An ETS may be perfect for industries that readily fit the accounting framework. However you angle it, agriculture doesn't readily fit.
Bryan Clark, the Grain Growers Association climate change specialist, commented to me at a recent conference: "The object of policy ought to be how to manage atmospheric CO2 in a desired range, not whether we have a CPRS and whether every industry fits into it."
In other words, broaden the question from how agriculture will fit into a CPRS, to how it might play a part—any part—in reducing greenhouse gas emissions.
Looked at objectively, independently of current politics, emissions reduction is generally a positive step for agriculture.
As Agriculture Minister Tony Burke observed at the same conference, emissions are wasted energy that agriculture would do well to capture as productivity.

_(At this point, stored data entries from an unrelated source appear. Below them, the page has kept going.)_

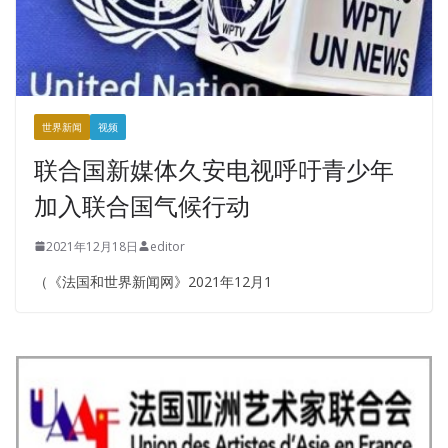
世界新闻
视频
联合国新媒体久安电视呼吁青少年
加入联合国气候行动
2021年12月18日
editor
（《法国和世界新闻网》2021年12月1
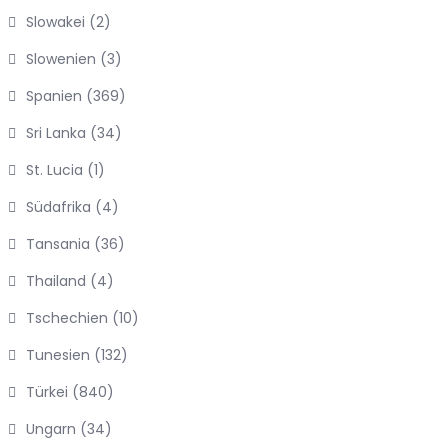
Slowakei
(2)
Slowenien
(3)
Spanien
(369)
Sri Lanka
(34)
St. Lucia
(1)
Südafrika
(4)
Tansania
(36)
Thailand
(4)
Tschechien
(10)
Tunesien
(132)
Türkei
(840)
Ungarn
(34)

No sector has more to lose from the increasingly variable climate that is forecast under climate change, or more to gain from sequestration of carbon in soil and plants.
But reducing emissions poses one challenge; the CPRS has thrown up a different set of challenges altogether.
Emissions trading may ultimately prove too complex to execute, and/or too simplistic to reckon with the complexities that come from agriculture's interface with nature.
Unfortunately, it's the most workable idea on an otherwise bare table.
Has anyone got a better solution for agriculture than the scheme that Ross Garnaut described as a "diabolical dilemma"?
I think we’d be all keen to hear it.